Preg_match ("/(<title>) (. *?) (</title>)/is ", $str, $title);


$title = Str_replace ("_ Reading Channel _ Sina Net", "", Preg_replace ("/<") >/s "," ", $title [2]));


/***************************************************************************


*preg_replace performs search and replace of regular expressions


*str_replace usage is really not good to say, see example! is actually a replacement


* str = "ABCABC". Replace (/a/g, "D"); The result is DBCDBC


* str = "ABCABC". Replace (/a/, "D"); The result is DBCABC


***************************************************************************/


Preg_match ("/(". $content _start. ") (.*?) (". $content _end.") /is ", $str, $content);


$content = Preg_replace ("/<" (. *?) >/s "," ", Str_replace (" </p> "," RN ", $content [2]));


$content = Str_replace ("
"," ", Preg_replace ("/^[s]*n/is "," ", $content));


$content = Str_replace ("?", "" ", Preg_replace ("/^[s]*n/is "," ", $content));

$result = "RN". ($i + 1). " Section--------". $title." _ Mr. Wang is handsome---------rn ". $content;


Var_dump ($result);d ie ();


Writer ($result, "./ailaopo/". $bookname. ". TXT "," A + ");


echo "novel". $bookname. " Altogether ". $bookzj." section, now sorted to the ". $i." Section _ ". $title." <br> ";

}
echo "novel". $bookname. " Altogether ". $bookzj." Section has been all sorted out! ";


function writer ($content, $url, $mode)
{
$fp = fopen ($url, $mode);
Fwrite ($fp, $content);
Fclose ($FP);
}
?>

Contact Us

The content source of this page is from Internet, which doesn't represent Alibaba Cloud's opinion; products and services mentioned on that page don't have any relationship with Alibaba Cloud. If the content of the page makes you feel confusing, please write us an email, we will handle the problem within 5 days after receiving your email.

If you find any instances of plagiarism from the community, please send an email to: info-contact@alibabacloud.com and provide relevant evidence. A staff member will contact you within 5 working days.

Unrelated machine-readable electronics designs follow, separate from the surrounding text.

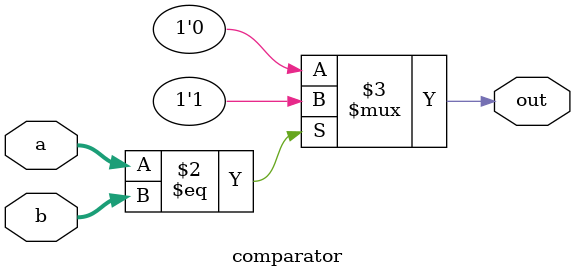
<source format=v>
/******************************************************************************
    * (C) Copyright 2014 Chair for Hardware/Software Co-Design,
    University of Erlangen-Nuremberg. All Rights Reserved
    *
    * MODULE:   comparator.v
    * DEVICE:     
    * PROJECT:  Global Controller 
    * AUTHOR:   Srinivas Boppu (Srinivas.Boppu@informatik.uni-erlangen.de)   
    * DATE:     
    *
    * ABSTRACT: This design compares the two input signals and produces the 
    *           output signal equals to logic 1 if both inputs are equal else
    *           logic 0.     
    *            
*******************************************************************************/

module comparator (a,b,out);
  
  parameter ITERATION_VARIABLE_WIDTH = 16; // default value. Ericles: The previous value was 8. Consequently the GC was able to do only 256 iteractions

  input signed [ITERATION_VARIABLE_WIDTH-1:0] a;
  input signed [ITERATION_VARIABLE_WIDTH-1:0] b;
  
  output out /* synthesis syn_keep = 1 */;
  reg out;

  always@(*)
    begin
        out = (a==b) ? 1'b1:1'b0; 
    end
endmodule

</source>
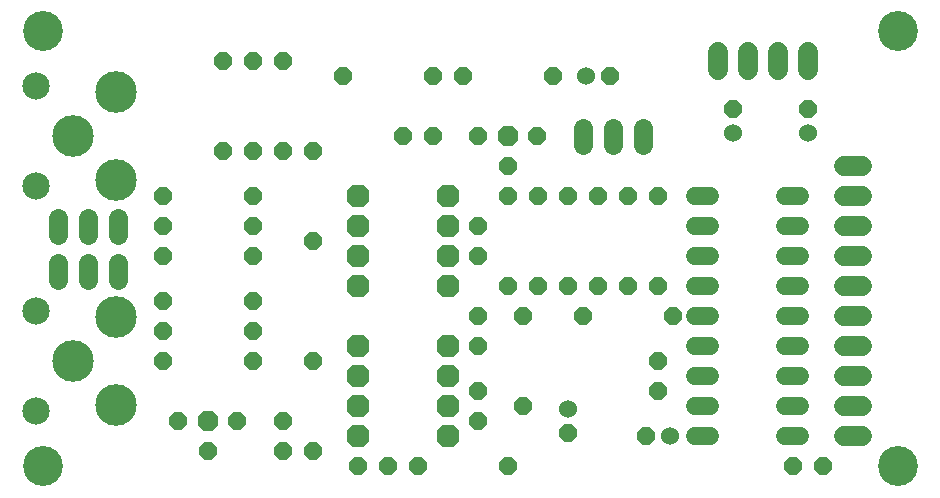
<source format=gbs>
G75*
%MOIN*%
%OFA0B0*%
%FSLAX24Y24*%
%IPPOS*%
%LPD*%
%AMOC8*
5,1,8,0,0,1.08239X$1,22.5*
%
%ADD10C,0.1330*%
%ADD11OC8,0.0600*%
%ADD12C,0.0600*%
%ADD13OC8,0.0760*%
%ADD14C,0.0640*%
%ADD15C,0.1386*%
%ADD16C,0.0907*%
%ADD17C,0.0680*%
%ADD18C,0.0600*%
%ADD19OC8,0.0680*%
D10*
X004416Y001180D03*
X032916Y001180D03*
X032916Y015680D03*
X004416Y015680D03*
D11*
X010416Y014680D03*
X011416Y014680D03*
X012416Y014680D03*
X014416Y014180D03*
X017416Y014180D03*
X018416Y014180D03*
X021416Y014180D03*
X023316Y014180D03*
X020906Y012180D03*
X019916Y011180D03*
X019916Y010180D03*
X020916Y010180D03*
X021916Y010180D03*
X022916Y010180D03*
X023916Y010180D03*
X024916Y010180D03*
X027416Y013080D03*
X029916Y013080D03*
X018926Y012180D03*
X017416Y012180D03*
X016416Y012180D03*
X013416Y011680D03*
X012416Y011680D03*
X011416Y011680D03*
X010416Y011680D03*
X011416Y010180D03*
X011416Y009180D03*
X011416Y008180D03*
X013416Y008680D03*
X011416Y006680D03*
X011416Y005680D03*
X011416Y004680D03*
X013416Y004680D03*
X012416Y002680D03*
X010906Y002680D03*
X008926Y002680D03*
X009916Y001680D03*
X012416Y001680D03*
X013416Y001680D03*
X014916Y001180D03*
X015916Y001180D03*
X016916Y001180D03*
X018916Y002680D03*
X020416Y003180D03*
X018916Y003680D03*
X018916Y005180D03*
X018916Y006180D03*
X020416Y006180D03*
X020916Y007180D03*
X021916Y007180D03*
X022916Y007180D03*
X023916Y007180D03*
X024916Y007180D03*
X025416Y006180D03*
X024916Y004680D03*
X024916Y003680D03*
X024516Y002180D03*
X021916Y002280D03*
X019916Y001180D03*
X029416Y001180D03*
X030416Y001180D03*
X022416Y006180D03*
X019916Y007180D03*
X018916Y008180D03*
X018916Y009180D03*
X008416Y009180D03*
X008416Y008180D03*
X008416Y006680D03*
X008416Y005680D03*
X008416Y004680D03*
X008416Y010180D03*
D12*
X022516Y014180D03*
X027416Y012280D03*
X029916Y012280D03*
X021916Y003080D03*
X025316Y002180D03*
D13*
X017916Y002180D03*
X017916Y003180D03*
X017916Y004180D03*
X017916Y005180D03*
X014916Y005180D03*
X014916Y004180D03*
X014916Y003180D03*
X014916Y002180D03*
X014916Y007180D03*
X014916Y008180D03*
X014916Y009180D03*
X014916Y010180D03*
X017916Y010180D03*
X017916Y009180D03*
X017916Y008180D03*
X017916Y007180D03*
D14*
X022416Y011900D02*
X022416Y012460D01*
X023416Y012460D02*
X023416Y011900D01*
X024416Y011900D02*
X024416Y012460D01*
X006916Y009460D02*
X006916Y008900D01*
X005916Y008900D02*
X005916Y009460D01*
X004916Y009460D02*
X004916Y008900D01*
X004916Y007960D02*
X004916Y007400D01*
X005916Y007400D02*
X005916Y007960D01*
X006916Y007960D02*
X006916Y007400D01*
D15*
X006872Y006137D03*
X005416Y004680D03*
X006872Y003223D03*
X006872Y010723D03*
X005416Y012180D03*
X006872Y013637D03*
D16*
X004195Y013853D03*
X004195Y010507D03*
X004195Y006353D03*
X004195Y003007D03*
D17*
X026916Y014380D02*
X026916Y014980D01*
X027916Y014980D02*
X027916Y014380D01*
X028916Y014380D02*
X028916Y014980D01*
X029916Y014980D02*
X029916Y014380D01*
X031116Y011180D02*
X031716Y011180D01*
X031716Y010180D02*
X031116Y010180D01*
X031116Y009180D02*
X031716Y009180D01*
X031716Y008180D02*
X031116Y008180D01*
X031116Y007180D02*
X031716Y007180D01*
X031716Y006180D02*
X031116Y006180D01*
X031116Y005180D02*
X031716Y005180D01*
X031716Y004180D02*
X031116Y004180D01*
X031116Y003180D02*
X031716Y003180D01*
X031716Y002180D02*
X031116Y002180D01*
D18*
X029676Y002180D02*
X029156Y002180D01*
X029156Y003180D02*
X029676Y003180D01*
X029676Y004180D02*
X029156Y004180D01*
X029156Y005180D02*
X029676Y005180D01*
X029676Y006180D02*
X029156Y006180D01*
X029156Y007180D02*
X029676Y007180D01*
X029676Y008180D02*
X029156Y008180D01*
X029156Y009180D02*
X029676Y009180D01*
X029676Y010180D02*
X029156Y010180D01*
X026676Y010180D02*
X026156Y010180D01*
X026156Y009180D02*
X026676Y009180D01*
X026676Y008180D02*
X026156Y008180D01*
X026156Y007180D02*
X026676Y007180D01*
X026676Y006180D02*
X026156Y006180D01*
X026156Y005180D02*
X026676Y005180D01*
X026676Y004180D02*
X026156Y004180D01*
X026156Y003180D02*
X026676Y003180D01*
X026676Y002180D02*
X026156Y002180D01*
D19*
X009916Y002680D03*
X019916Y012180D03*
M02*

</source>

A Free Trial That Lets You Build Big!

Start building with 50+ products and up to 12 months usage for Elastic Compute Service

  • Sales Support

    1 on 1 presale consultation

  • After-Sales Support

    24/7 Technical Support 6 Free Tickets per Quarter Faster Response

  • Alibaba Cloud offers highly flexible support services tailored to meet your exact needs.